*Instructions to follow*
Repeat each line, word for word, from the one containing "gibt einen Weg." through the last line of the entries, and include no other output.

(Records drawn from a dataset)
—————

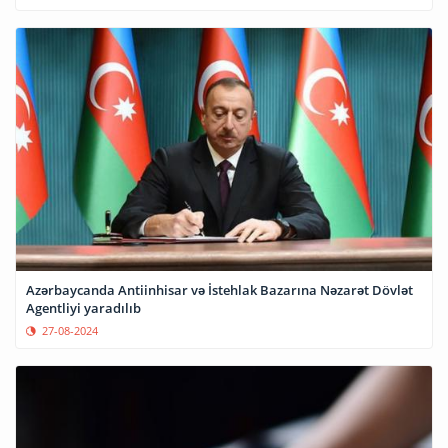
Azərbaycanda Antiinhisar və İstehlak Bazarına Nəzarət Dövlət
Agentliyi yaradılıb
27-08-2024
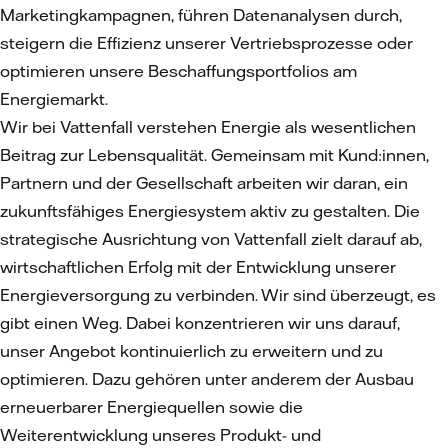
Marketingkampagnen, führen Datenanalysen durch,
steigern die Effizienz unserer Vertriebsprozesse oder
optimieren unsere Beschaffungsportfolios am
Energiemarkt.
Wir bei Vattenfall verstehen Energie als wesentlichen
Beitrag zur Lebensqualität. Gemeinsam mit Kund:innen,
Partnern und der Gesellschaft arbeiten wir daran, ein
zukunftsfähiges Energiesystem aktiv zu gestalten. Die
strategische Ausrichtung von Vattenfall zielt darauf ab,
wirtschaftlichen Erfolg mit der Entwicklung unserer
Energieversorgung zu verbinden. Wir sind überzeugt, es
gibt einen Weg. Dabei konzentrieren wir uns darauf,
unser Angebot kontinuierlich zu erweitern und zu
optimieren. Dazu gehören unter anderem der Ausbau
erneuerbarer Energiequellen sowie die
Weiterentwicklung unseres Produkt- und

—————

*Exercise result*
gibt einen Weg. Dabei konzentrieren wir uns darauf,
unser Angebot kontinuierlich zu erweitern und zu
optimieren. Dazu gehören unter anderem der Ausbau
erneuerbarer Energiequellen sowie die
Weiterentwicklung unseres Produkt- und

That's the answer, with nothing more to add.